Overview
Position: Data Scientist (Cheminfo)Location: Pune
ACS International India Pvt Ltd (ACS-I India) is looking for a Data Scientist would apply their analytical, statistical, and programming skills to collect, process, and analyze large data sets related to chemistry, materials science, or life sciences domains, such as chemical structures, materials or chemical properties, drug activity measures etc. You will collaborate with stakeholders across CAS to develop innovative data-driven solutions, using consultative problem-solving to address complex challenges
About ACS-I India
ACS International India Pvt Ltd. (ACS-I India) is a wholly owned subsidiary of ACS International Ltd, USA and a part of the American Chemical Society. ACS-I India represent products and services provided by ACS divisions, including Chemical Abstracts Service (CAS) to the world’s most important scientific companies, government organizations, global patent offices and academic institutions to promote research and discovery.
About CAS
Chemical Abstracts Service is a division of the American Chemical Society. It is a source of chemical information. The Company provides products and services, solutions for researchers and professional researchers, and support and training. CAS has provided the most comprehensive repository of research in chemistry and related sciences for over 100 years. The CAS finds, collects and organizes all publicly disclosed substance information and creates the world's most valuable chemistry databases. Scientist and patent professionals across the world rely on this database.
Job Responsibilities
- Efficiently communicate with other scientists on the project, actively and creatively develop solutions to support the overall project goals.

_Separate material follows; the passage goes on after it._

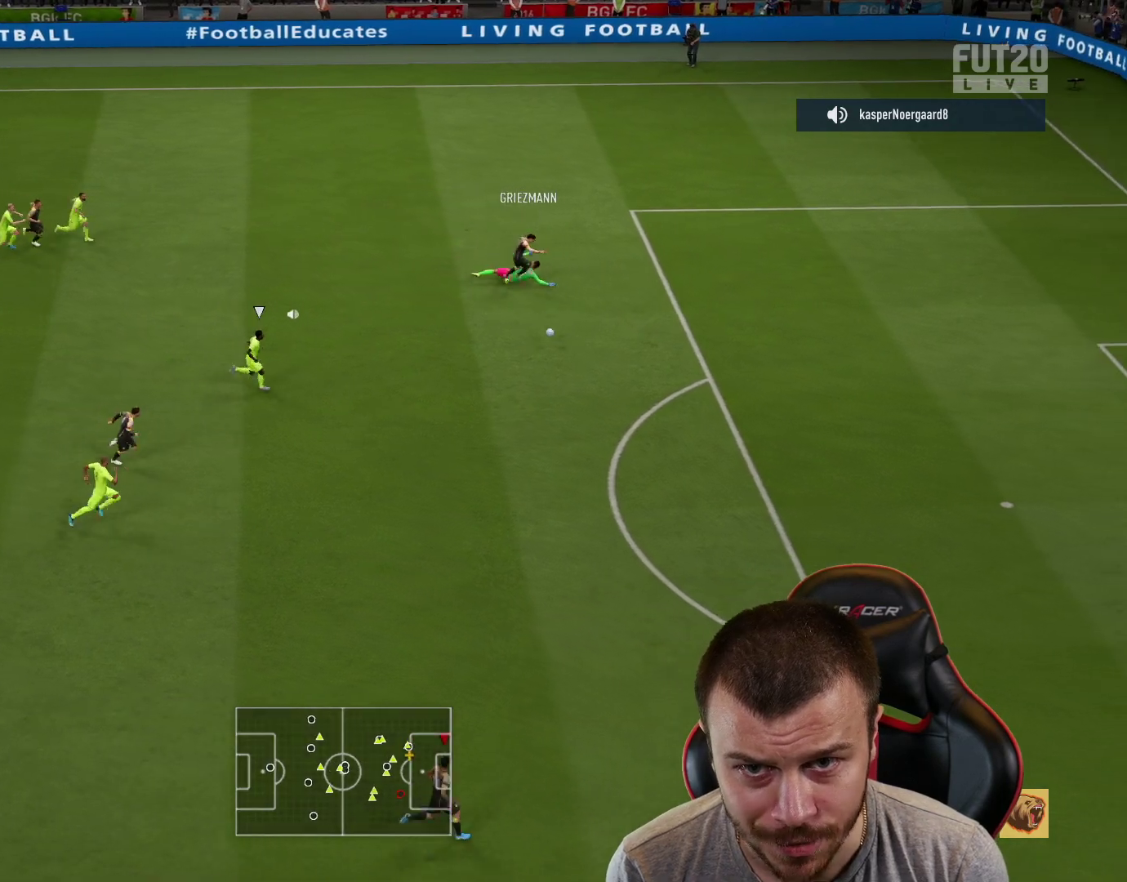
{"buttons": ["R2"], "left_stick": "up-right", "right_stick": "center", "events": [[117, "left_stick", "up-right"]]}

- Combine strong software development skills with a working knowledge of basic chemistry/physics/biology to develop sophisticated informatics solutions that drive efficiencies in data-based insights development.

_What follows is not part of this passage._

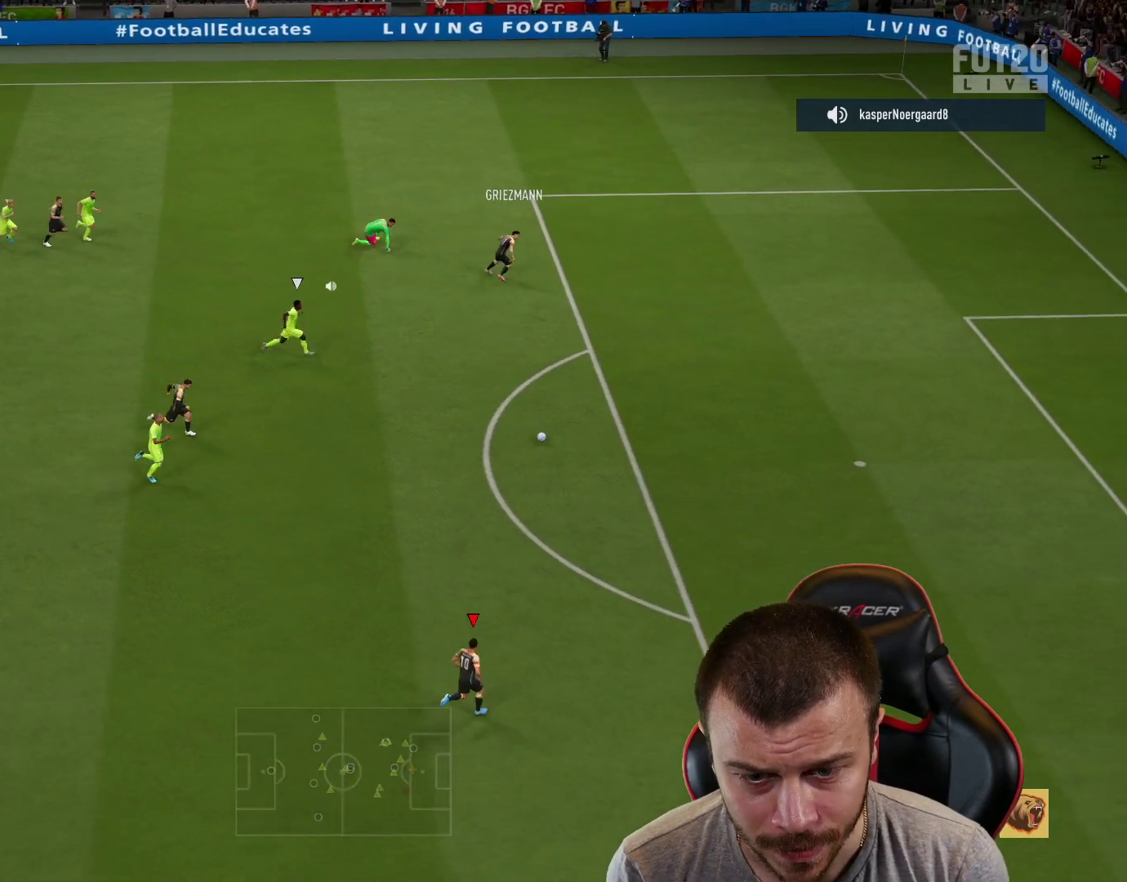
{"buttons": [], "left_stick": "up-right", "right_stick": "center", "events": [[183, "R2", "up"]]}
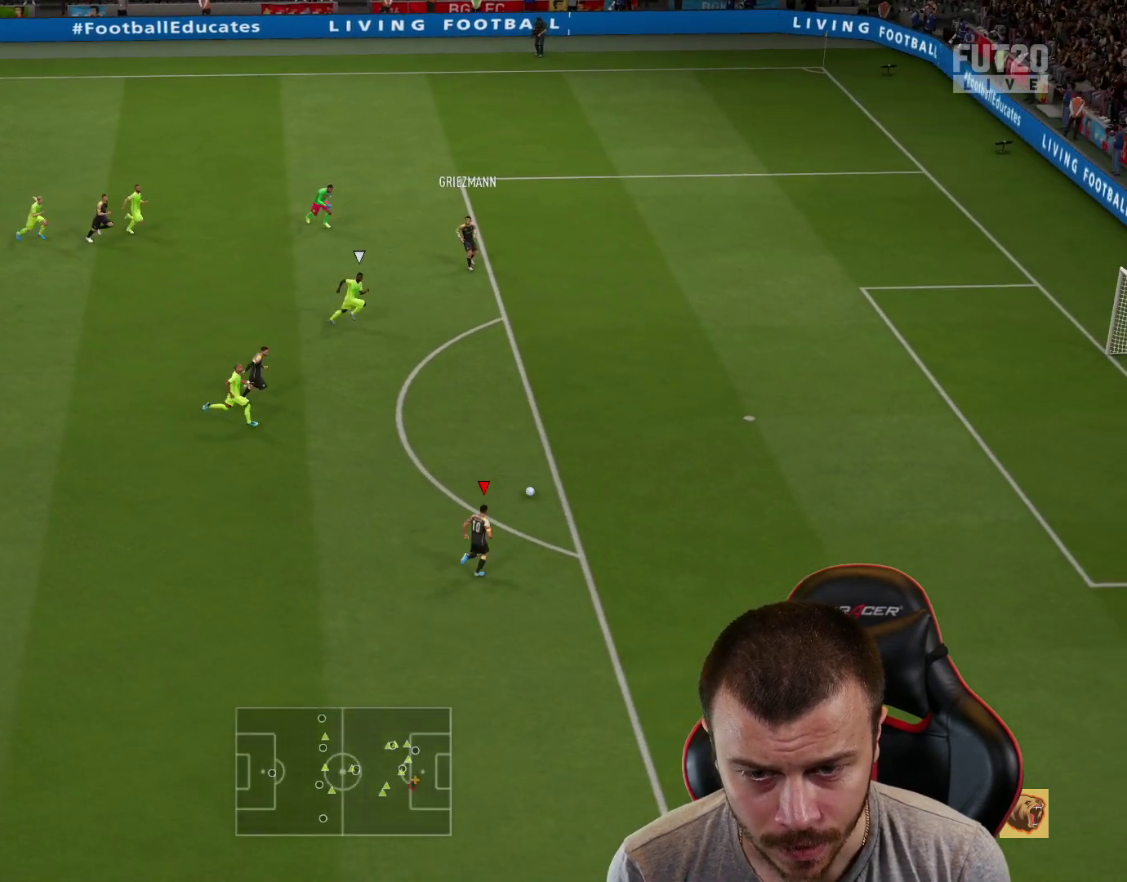
{"buttons": ["L3"], "left_stick": "up-right", "right_stick": "center", "events": [[217, "CIRCLE", "down"], [217, "L3", "down"], [384, "CIRCLE", "up"]]}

- Build predictive models using machine learning algorithms and frameworks, such as TensorFlow, PyTorch, Scikit-learn etc.

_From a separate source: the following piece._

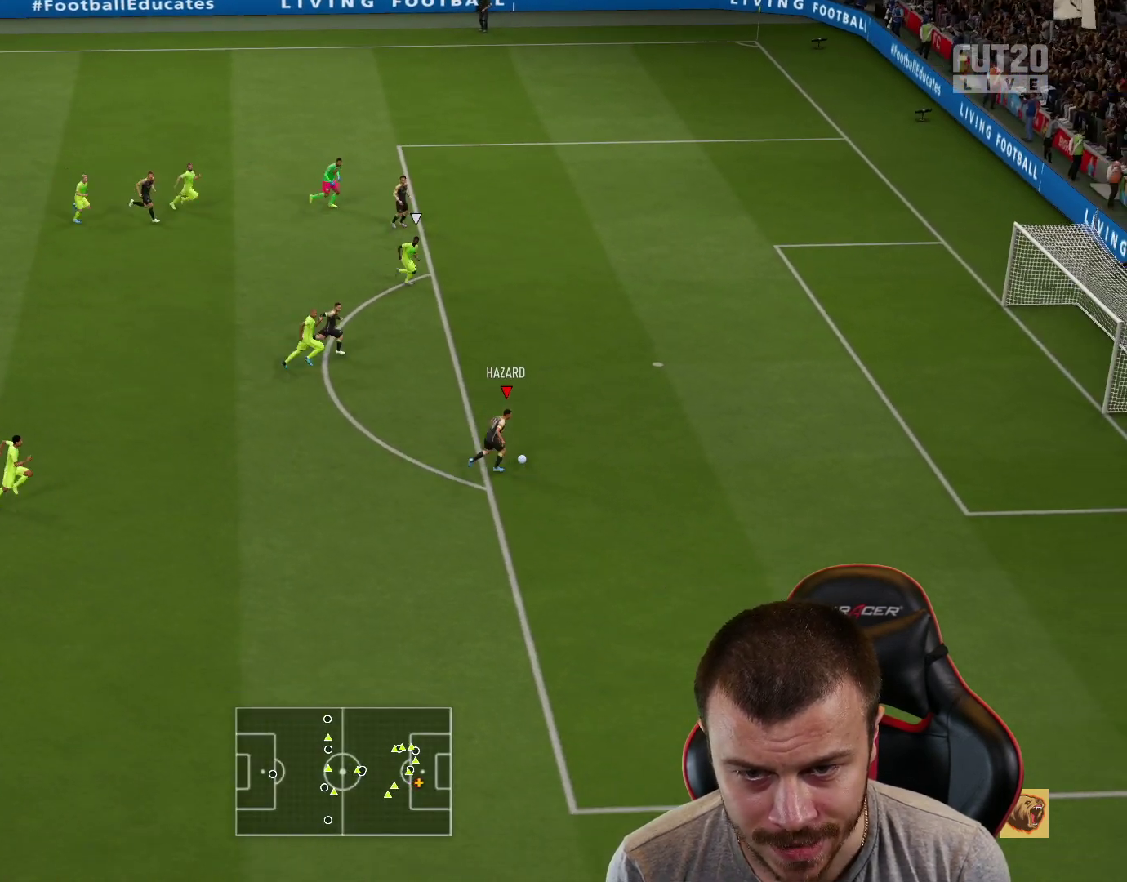
{"buttons": ["L3"], "left_stick": "up-right", "right_stick": "center", "events": []}
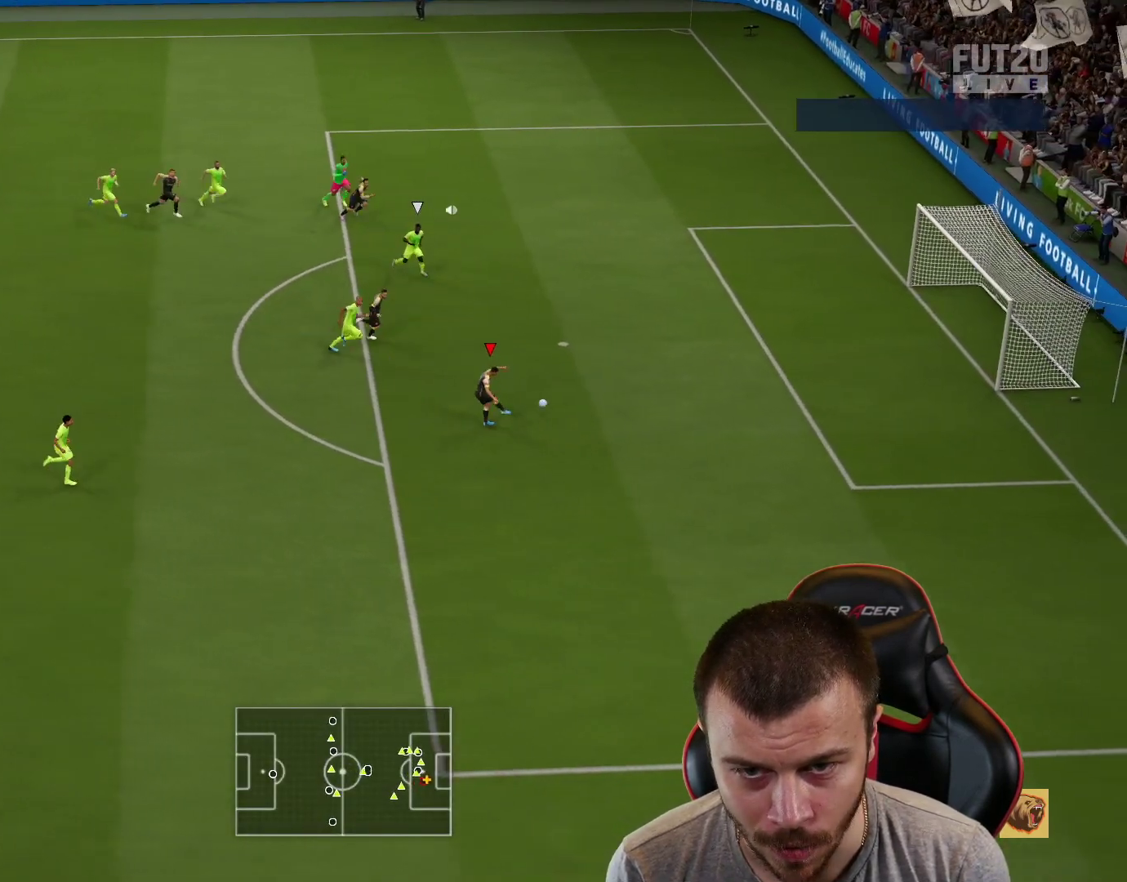
{"buttons": ["L3"], "left_stick": "up-right", "right_stick": "center", "events": []}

- Apply NLP, machine learning, and deep learning in various domains.
- Present information and insights using data visualization techniques, such as matplotlib, plotly etc.
- Capable of self-directed research within broader goals set by group.
- Manage multiple projects at any given time along with tracking project milestones.
- Should be able to teach and train his/her team in all the above-mentioned aspects as and when required.
- PhD in Computer Science/ Cheminformatics/ Bioinformatics/ Computational Biology/ Medicinal Chemistry, Applied Statistics or a related field.
- 3+ years of post-degree experience working with large data sets/software development
- Experience building applications for public cloud environments (AWS preferred).
- Proficiency in programming languages such as Java/Scala/JavaScript/TypeScript/Python.
- Proficiency in Linux/Unix environments.
- Experience with databases technologies (relational, NoSQL, property graph, RDF/triple store).
- Self-motivated, proactive and excellent in communication skill.
- Experience with cheminformatics toolkits (e.g., OpenEye, CDK, RDKit) is plus.
- Experience with big data technology stack (Hadoop, Spark, HDFS, EMR, Glue).
- Experience with AWS DevOps tools (CodeCommit, Cloud Development Kit, CDK Pipeline).
- Experience with Databricks/SageMaker/DataRobot, MLFlow or other ML and MLOps tools.
- Experience building applications using AWS Serverless technologies such as Lambda, SQS, Fargate, DynamoDB, S3.
- Experience with Generative AI, LLMs, and prompt engineering.
- Experience with Neo4j and graph analytics.
- Overseas experience in working arrangements - working with teams off continent (e.g., N. America, Europe, etc.)